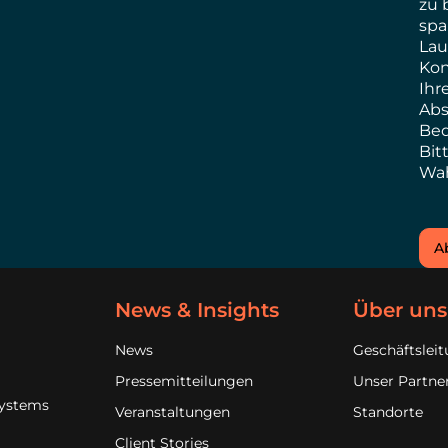
zu
sp
Lau
Kon
Ihr
Ab
Be
Bit
Wa
A
News & Insights
Über uns
News
Geschäftslei
Pressemitteilungen
Unser Partn
Systems
Veranstaltungen
Standorte
Client Stories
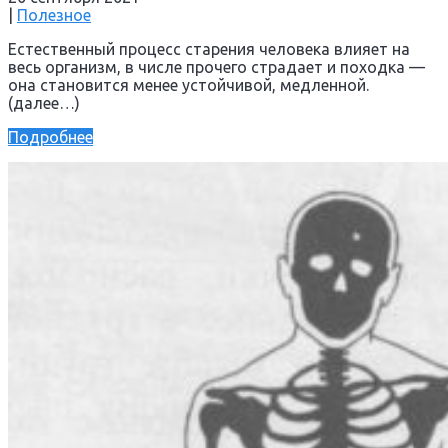
|
Полезное
Естественный процесс старения человека влияет на
весь организм, в числе прочего страдает и походка —
она становится менее устойчивой, медленной.
(далее…)
Подробнее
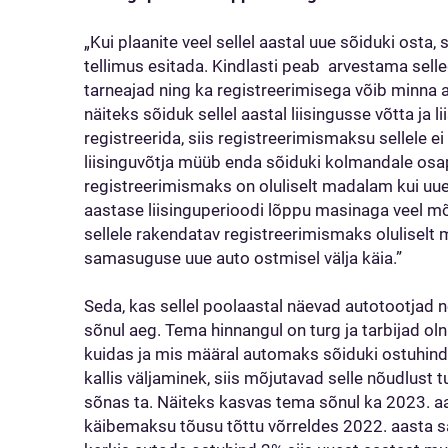
„Kui plaanite veel sellel aastal uue sõiduki osta
tellimus esitada. Kindlasti peab arvestama selle
tarneajad ning ka registreerimisega võib minna ae
näiteks sõiduk sellel aastal liisingusse võtta ja
registreerida, siis registreerimismaksu sellele ei
liisinguvõtja müüb enda sõiduki kolmandale osa
registreerimismaks on oluliselt madalam kui uue 
aastase liisinguperioodi lõppu masinaga veel m
sellele rakendatav registreerimismaks oluliselt 
samasuguse uue auto ostmisel välja käia.”
Seda, kas sellel poolaastal näevad autotootjad 
sõnul aeg. Tema hinnangul on turg ja tarbijad oln
kuidas ja mis määral automaks sõiduki ostuhind
kallis väljaminek, siis mõjutavad selle nõudlust 
sõnas ta. Näiteks kasvas tema sõnul ka 2023. 
käibemaksu tõusu tõttu võrreldes 2022. aasta 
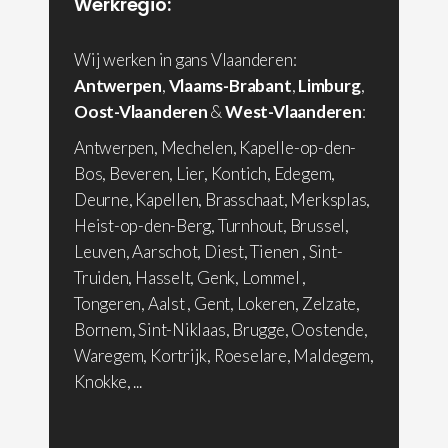
Werkregio:
Wij werken in gans Vlaanderen:
Antwerpen
,
Vlaams-Brabant
,
Limburg
,
Oost-Vlaanderen
&
West-Vlaanderen
:
Antwerpen, Mechelen, Kapelle-op-den-
Bos, Beveren, Lier, Kontich, Edegem,
Deurne, Kapellen, Brasschaat, Merksplas,
Heist-op-den-Berg, Turnhout, Brussel,
Leuven, Aarschot, Diest, Tienen , Sint-
Truiden, Hasselt, Genk, Lommel ,
Tongeren, Aalst , Gent, Lokeren, Zelzate,
Bornem, Sint-Niklaas, Brugge, Oostende,
Waregem, Kortrijk, Roeselare, Maldegem,
Knokke, ...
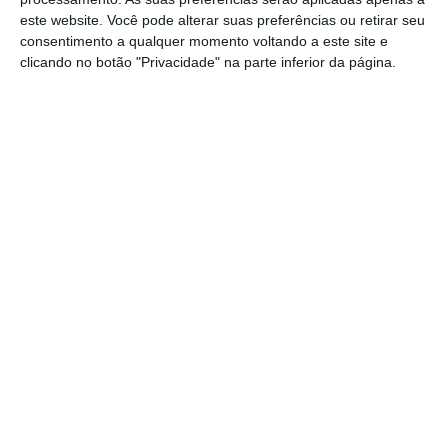
este website. Você pode alterar suas preferências ou retirar seu
BPI torna-se o banco oficial do Rock In Rio Lisboa 2026
consentimento a qualquer momento voltando a este site e
clicando no botão "Privacidade" na parte inferior da página.
“O futebol tem uma enorme capacidade de
mobilização dos portugueses. Com esta
campanha,
quisemos reforçar esta ligação
emocional com a Seleção Nacional e
transformar a emoção e a união dos adeptos
numa experiência participativa
, com benefícios
concretos no dia-a-dia dos Clientes”, sublinha
Constança Macedo, diretora de comunicação e
marca do BPI.
O banco vai ainda apostar numa
dinâmica de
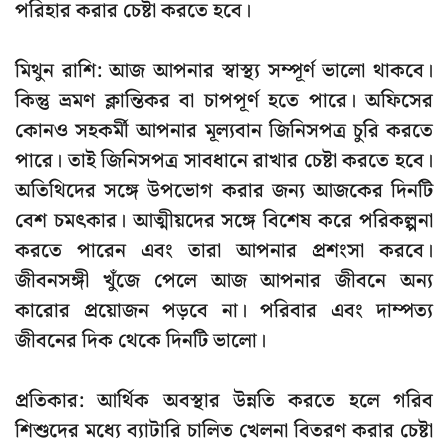
পরিহার করার চেষ্টা করতে হবে।
মিথুন রাশি: আজ আপনার স্বাস্থ্য সম্পূর্ণ ভালো থাকবে।
কিন্তু ভ্রমণ ক্লান্তিকর বা চাপপূর্ণ হতে পারে। অফিসের
কোনও সহকর্মী আপনার মূল্যবান জিনিসপত্র চুরি করতে
পারে। তাই জিনিসপত্র সাবধানে রাখার চেষ্টা করতে হবে।
অতিথিদের সঙ্গে উপভোগ করার জন্য আজকের দিনটি
বেশ চমৎকার। আত্মীয়দের সঙ্গে বিশেষ করে পরিকল্পনা
করতে পারেন এবং তারা আপনার প্রশংসা করবে।
জীবনসঙ্গী খুঁজে পেলে আজ আপনার জীবনে অন্য
কারোর প্রয়োজন পড়বে না। পরিবার এবং দাম্পত্য
জীবনের দিক থেকে দিনটি ভালো।
প্রতিকার: আর্থিক অবস্থার উন্নতি করতে হলে গরিব
শিশুদের মধ্যে ব্যাটারি চালিত খেলনা বিতরণ করার চেষ্টা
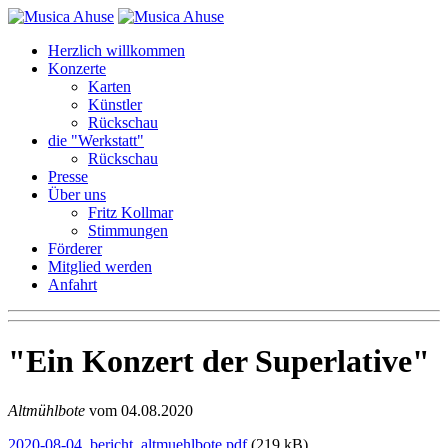
Herzlich willkommen
Konzerte
Karten
Künstler
Rückschau
die "Werkstatt"
Rückschau
Presse
Über uns
Fritz Kollmar
Stimmungen
Förderer
Mitglied werden
Anfahrt
Ein Konzert der Superlative
Altmühlbote
vom 04.08.2020
2020-08-04_bericht_altmuehlbote.pdf
(219 kB)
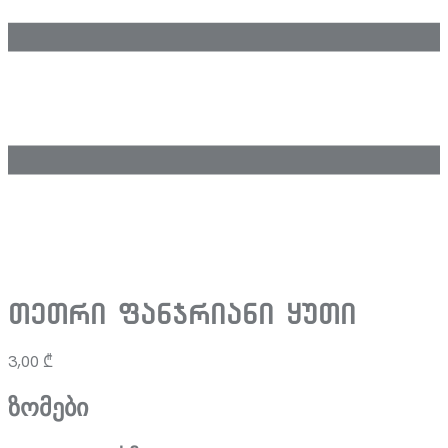
თეთრი ფანჯრიანი ყუთი
3,00
₾
ზომები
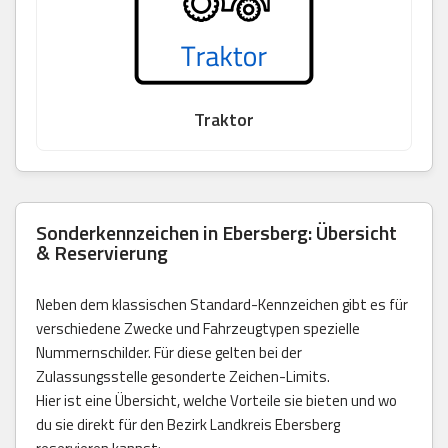
Traktor
Sonderkennzeichen in Ebersberg: Übersicht
& Reservierung
Neben dem klassischen Standard-Kennzeichen gibt es für
verschiedene Zwecke und Fahrzeugtypen spezielle
Nummernschilder. Für diese gelten bei der
Zulassungsstelle gesonderte Zeichen-Limits.
Hier ist eine Übersicht, welche Vorteile sie bieten und wo
du sie direkt für den Bezirk Landkreis Ebersberg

• • • • •

● **What this task involves**: Copy out exactly the material that runs from the line with "она становится менее устойчивой, медленной." to the line with "este website. Você", ends included, and leave the pictures behind.

● **Answer for this exercise**:
она становится менее устойчивой, медленной.
(далее…)
Подробнее
„Kui plaanite veel sellel aastal uue sõiduki osta
tellimus esitada. Kindlasti peab arvestama selle
tarneajad ning ka registreerimisega võib minna ae
näiteks sõiduk sellel aastal liisingusse võtta ja
registreerida, siis registreerimismaksu sellele ei
liisinguvõtja müüb enda sõiduki kolmandale osa
registreerimismaks on oluliselt madalam kui uue 
aastase liisinguperioodi lõppu masinaga veel m
sellele rakendatav registreerimismaks oluliselt 
samasuguse uue auto ostmisel välja käia.”
Seda, kas sellel poolaastal näevad autotootjad 
sõnul aeg. Tema hinnangul on turg ja tarbijad oln
kuidas ja mis määral automaks sõiduki ostuhind
kallis väljaminek, siis mõjutavad selle nõudlust 
sõnas ta. Näiteks kasvas tema sõnul ka 2023. 
käibemaksu tõusu tõttu võrreldes 2022. aasta 
Werkregio:
Wij werken in gans Vlaanderen:
Antwerpen
,
Vlaams-Brabant
,
Limburg
,
Oost-Vlaanderen
&
West-Vlaanderen
:
Antwerpen, Mechelen, Kapelle-op-den-
Bos, Beveren, Lier, Kontich, Edegem,
Deurne, Kapellen, Brasschaat, Merksplas,
Heist-op-den-Berg, Turnhout, Brussel,
Leuven, Aarschot, Diest, Tienen , Sint-
Truiden, Hasselt, Genk, Lommel ,
Tongeren, Aalst , Gent, Lokeren, Zelzate,
Bornem, Sint-Niklaas, Brugge, Oostende,
Waregem, Kortrijk, Roeselare, Maldegem,
Knokke, ...
este website. Você pode alterar suas preferências ou retirar seu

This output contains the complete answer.